#### EXERCISE DIRECTIONS
Retype only the lines at the head of the records, first through the one with "is an immunohistochemistry", exactly as written.

[[ DATA PROVIDED open ]]

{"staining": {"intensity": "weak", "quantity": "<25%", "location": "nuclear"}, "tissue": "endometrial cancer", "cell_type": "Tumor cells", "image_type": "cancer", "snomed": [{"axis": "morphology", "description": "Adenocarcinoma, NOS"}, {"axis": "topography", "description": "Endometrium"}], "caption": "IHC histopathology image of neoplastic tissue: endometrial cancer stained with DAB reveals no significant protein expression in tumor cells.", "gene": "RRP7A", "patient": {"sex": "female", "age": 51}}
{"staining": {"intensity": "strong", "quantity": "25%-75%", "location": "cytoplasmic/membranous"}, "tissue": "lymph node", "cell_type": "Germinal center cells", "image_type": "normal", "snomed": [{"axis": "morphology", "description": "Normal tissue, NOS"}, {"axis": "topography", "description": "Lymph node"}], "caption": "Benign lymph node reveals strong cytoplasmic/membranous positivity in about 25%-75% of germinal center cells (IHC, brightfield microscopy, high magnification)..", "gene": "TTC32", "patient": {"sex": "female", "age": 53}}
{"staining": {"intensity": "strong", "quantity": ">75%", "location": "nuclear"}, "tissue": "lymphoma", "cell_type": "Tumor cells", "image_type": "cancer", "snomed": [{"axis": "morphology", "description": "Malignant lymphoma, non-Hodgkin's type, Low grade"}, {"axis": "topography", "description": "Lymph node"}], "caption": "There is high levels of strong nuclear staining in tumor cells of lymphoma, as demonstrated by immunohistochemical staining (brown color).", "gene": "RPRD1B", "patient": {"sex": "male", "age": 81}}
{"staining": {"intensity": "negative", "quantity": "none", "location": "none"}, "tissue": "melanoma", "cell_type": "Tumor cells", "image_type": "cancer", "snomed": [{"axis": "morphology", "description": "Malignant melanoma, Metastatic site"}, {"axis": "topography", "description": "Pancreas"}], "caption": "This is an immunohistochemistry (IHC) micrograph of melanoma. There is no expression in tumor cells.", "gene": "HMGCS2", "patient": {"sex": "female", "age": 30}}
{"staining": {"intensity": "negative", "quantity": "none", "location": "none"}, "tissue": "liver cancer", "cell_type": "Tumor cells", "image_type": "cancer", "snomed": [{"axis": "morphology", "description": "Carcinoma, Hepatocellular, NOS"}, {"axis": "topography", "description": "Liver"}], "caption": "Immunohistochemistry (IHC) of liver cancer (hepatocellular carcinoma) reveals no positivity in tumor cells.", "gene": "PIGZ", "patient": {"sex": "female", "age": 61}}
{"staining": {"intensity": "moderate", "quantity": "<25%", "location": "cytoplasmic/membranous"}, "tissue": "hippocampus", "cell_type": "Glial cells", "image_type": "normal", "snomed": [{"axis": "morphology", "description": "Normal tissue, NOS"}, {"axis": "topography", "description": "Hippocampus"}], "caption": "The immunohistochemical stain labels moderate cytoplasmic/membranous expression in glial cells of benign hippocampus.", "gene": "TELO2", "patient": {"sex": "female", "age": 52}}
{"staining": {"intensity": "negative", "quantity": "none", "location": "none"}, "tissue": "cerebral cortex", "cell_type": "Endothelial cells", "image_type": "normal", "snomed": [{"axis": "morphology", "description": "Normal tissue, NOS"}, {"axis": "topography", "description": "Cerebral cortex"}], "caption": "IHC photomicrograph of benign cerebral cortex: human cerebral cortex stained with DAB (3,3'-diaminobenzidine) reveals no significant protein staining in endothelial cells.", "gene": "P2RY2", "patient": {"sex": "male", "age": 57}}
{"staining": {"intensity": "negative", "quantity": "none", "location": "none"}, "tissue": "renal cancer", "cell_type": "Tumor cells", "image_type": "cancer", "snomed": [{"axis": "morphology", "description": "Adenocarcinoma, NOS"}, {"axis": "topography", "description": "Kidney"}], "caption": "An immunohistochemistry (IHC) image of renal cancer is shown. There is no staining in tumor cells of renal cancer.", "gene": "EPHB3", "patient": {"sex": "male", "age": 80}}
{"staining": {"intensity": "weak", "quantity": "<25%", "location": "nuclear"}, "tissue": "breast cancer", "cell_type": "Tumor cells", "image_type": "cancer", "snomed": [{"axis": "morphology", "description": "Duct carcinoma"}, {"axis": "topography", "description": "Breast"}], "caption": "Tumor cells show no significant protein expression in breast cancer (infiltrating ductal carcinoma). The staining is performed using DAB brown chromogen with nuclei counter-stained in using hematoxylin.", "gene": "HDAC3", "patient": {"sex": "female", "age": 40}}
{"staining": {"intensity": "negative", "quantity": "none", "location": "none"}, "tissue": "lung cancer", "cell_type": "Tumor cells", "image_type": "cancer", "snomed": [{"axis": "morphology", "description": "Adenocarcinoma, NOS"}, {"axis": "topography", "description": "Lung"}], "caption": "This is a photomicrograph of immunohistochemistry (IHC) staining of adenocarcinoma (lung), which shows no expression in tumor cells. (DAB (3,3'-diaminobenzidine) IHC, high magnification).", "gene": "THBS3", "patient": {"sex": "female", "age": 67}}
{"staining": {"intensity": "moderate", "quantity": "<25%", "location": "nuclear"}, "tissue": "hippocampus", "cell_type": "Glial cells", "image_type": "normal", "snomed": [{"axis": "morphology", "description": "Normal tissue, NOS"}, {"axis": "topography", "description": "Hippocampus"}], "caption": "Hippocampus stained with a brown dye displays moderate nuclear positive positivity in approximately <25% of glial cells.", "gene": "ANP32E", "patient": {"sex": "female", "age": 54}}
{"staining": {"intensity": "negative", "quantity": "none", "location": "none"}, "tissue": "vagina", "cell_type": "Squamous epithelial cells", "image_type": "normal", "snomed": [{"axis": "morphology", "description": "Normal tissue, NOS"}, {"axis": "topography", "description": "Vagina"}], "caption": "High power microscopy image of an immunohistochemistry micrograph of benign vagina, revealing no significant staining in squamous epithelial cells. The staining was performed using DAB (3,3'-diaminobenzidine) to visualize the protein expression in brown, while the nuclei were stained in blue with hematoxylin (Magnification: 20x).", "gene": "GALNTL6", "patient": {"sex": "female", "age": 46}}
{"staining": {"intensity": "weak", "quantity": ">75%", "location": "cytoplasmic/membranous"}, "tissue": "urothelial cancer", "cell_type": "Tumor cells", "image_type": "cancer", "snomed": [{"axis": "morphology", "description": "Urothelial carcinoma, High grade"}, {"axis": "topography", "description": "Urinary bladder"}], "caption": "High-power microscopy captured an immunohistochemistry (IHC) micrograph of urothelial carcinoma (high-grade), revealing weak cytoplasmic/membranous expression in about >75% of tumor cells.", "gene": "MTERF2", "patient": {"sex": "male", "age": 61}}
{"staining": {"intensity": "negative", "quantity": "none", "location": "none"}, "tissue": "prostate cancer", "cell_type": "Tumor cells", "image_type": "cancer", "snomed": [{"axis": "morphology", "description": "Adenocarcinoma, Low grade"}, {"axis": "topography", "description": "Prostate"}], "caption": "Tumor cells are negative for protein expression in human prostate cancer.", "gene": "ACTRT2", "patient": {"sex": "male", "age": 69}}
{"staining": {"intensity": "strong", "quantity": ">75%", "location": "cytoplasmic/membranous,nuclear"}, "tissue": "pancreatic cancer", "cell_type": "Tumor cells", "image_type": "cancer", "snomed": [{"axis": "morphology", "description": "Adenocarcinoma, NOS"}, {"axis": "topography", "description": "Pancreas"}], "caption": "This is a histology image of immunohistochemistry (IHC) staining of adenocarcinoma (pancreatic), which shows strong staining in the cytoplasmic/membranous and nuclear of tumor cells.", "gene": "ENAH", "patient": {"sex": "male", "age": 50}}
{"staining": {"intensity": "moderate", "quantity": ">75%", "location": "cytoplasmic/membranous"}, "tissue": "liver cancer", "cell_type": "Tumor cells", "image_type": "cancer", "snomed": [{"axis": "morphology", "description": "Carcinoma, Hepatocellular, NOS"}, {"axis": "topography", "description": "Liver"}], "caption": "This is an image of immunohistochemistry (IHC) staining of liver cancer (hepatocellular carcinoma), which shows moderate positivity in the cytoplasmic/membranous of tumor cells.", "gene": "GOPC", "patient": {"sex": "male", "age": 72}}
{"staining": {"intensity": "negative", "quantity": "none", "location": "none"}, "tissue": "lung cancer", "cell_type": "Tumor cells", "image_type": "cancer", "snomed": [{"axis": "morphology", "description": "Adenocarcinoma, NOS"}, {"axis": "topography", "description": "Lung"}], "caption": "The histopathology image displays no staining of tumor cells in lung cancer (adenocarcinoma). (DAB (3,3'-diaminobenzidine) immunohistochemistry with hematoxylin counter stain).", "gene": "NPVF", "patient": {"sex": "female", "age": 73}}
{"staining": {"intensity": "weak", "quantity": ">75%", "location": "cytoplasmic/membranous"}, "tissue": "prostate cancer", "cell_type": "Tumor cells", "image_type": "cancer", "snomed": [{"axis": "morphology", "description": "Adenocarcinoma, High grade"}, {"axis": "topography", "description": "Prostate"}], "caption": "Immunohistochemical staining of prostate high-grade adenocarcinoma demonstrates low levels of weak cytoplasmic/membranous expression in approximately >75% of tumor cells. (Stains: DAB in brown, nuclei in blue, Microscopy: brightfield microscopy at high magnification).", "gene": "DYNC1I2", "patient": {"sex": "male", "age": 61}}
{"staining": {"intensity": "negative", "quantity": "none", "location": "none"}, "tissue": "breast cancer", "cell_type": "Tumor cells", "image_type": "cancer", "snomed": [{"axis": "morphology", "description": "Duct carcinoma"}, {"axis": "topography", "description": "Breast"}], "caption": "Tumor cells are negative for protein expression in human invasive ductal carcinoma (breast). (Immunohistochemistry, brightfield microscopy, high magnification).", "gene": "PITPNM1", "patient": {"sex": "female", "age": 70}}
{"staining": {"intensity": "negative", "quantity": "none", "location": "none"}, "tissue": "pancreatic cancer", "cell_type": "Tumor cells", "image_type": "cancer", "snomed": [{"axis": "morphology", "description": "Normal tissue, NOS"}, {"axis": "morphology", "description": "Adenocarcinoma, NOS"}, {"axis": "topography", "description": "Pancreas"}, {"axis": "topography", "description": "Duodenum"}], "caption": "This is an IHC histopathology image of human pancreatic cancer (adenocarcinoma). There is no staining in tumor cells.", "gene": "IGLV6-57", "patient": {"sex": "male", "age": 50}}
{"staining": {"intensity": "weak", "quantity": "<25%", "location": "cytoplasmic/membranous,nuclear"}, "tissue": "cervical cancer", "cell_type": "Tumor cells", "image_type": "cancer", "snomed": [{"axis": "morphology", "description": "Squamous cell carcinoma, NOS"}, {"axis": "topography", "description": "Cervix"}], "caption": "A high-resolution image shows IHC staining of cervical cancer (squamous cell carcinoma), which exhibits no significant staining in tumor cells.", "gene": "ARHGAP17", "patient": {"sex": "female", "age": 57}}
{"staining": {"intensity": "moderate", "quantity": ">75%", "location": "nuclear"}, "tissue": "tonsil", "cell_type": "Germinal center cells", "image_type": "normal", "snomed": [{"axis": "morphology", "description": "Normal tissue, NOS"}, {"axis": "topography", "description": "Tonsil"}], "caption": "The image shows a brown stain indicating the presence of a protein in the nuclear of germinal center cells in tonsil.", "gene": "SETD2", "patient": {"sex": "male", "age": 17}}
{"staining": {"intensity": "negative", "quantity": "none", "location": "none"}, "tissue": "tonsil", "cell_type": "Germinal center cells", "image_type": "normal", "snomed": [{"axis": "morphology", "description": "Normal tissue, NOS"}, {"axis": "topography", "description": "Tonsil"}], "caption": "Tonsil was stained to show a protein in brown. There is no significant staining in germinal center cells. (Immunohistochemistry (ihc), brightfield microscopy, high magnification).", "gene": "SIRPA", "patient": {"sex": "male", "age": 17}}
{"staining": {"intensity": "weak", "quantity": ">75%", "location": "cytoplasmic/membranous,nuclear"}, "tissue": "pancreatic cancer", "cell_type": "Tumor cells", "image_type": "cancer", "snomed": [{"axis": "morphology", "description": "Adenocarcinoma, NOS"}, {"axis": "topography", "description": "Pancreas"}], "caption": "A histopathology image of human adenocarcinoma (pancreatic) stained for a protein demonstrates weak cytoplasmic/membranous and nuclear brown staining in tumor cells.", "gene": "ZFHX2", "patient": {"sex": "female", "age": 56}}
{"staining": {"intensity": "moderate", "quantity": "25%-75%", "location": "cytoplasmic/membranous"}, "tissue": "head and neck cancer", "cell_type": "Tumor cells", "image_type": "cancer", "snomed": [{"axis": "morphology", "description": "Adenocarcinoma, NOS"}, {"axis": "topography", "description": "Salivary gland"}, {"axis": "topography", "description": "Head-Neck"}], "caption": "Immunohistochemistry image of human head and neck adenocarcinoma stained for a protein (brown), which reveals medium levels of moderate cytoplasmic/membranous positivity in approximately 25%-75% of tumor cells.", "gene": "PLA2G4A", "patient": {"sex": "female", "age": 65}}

[[ DATA PROVIDED closed ]]

#### SOLUTION
{"staining": {"intensity": "weak", "quantity": "<25%", "location": "nuclear"}, "tissue": "endometrial cancer", "cell_type": "Tumor cells", "image_type": "cancer", "snomed": [{"axis": "morphology", "description": "Adenocarcinoma, NOS"}, {"axis": "topography", "description": "Endometrium"}], "caption": "IHC histopathology image of neoplastic tissue: endometrial cancer stained with DAB reveals no significant protein expression in tumor cells.", "gene": "RRP7A", "patient": {"sex": "female", "age": 51}}
{"staining": {"intensity": "strong", "quantity": "25%-75%", "location": "cytoplasmic/membranous"}, "tissue": "lymph node", "cell_type": "Germinal center cells", "image_type": "normal", "snomed": [{"axis": "morphology", "description": "Normal tissue, NOS"}, {"axis": "topography", "description": "Lymph node"}], "caption": "Benign lymph node reveals strong cytoplasmic/membranous positivity in about 25%-75% of germinal center cells (IHC, brightfield microscopy, high magnification)..", "gene": "TTC32", "patient": {"sex": "female", "age": 53}}
{"staining": {"intensity": "strong", "quantity": ">75%", "location": "nuclear"}, "tissue": "lymphoma", "cell_type": "Tumor cells", "image_type": "cancer", "snomed": [{"axis": "morphology", "description": "Malignant lymphoma, non-Hodgkin's type, Low grade"}, {"axis": "topography", "description": "Lymph node"}], "caption": "There is high levels of strong nuclear staining in tumor cells of lymphoma, as demonstrated by immunohistochemical staining (brown color).", "gene": "RPRD1B", "patient": {"sex": "male", "age": 81}}
{"staining": {"intensity": "negative", "quantity": "none", "location": "none"}, "tissue": "melanoma", "cell_type": "Tumor cells", "image_type": "cancer", "snomed": [{"axis": "morphology", "description": "Malignant melanoma, Metastatic site"}, {"axis": "topography", "description": "Pancreas"}], "caption": "This is an immunohistochemistry (IHC) micrograph of melanoma. There is no expression in tumor cells.", "gene": "HMGCS2", "patient": {"sex": "female", "age": 30}}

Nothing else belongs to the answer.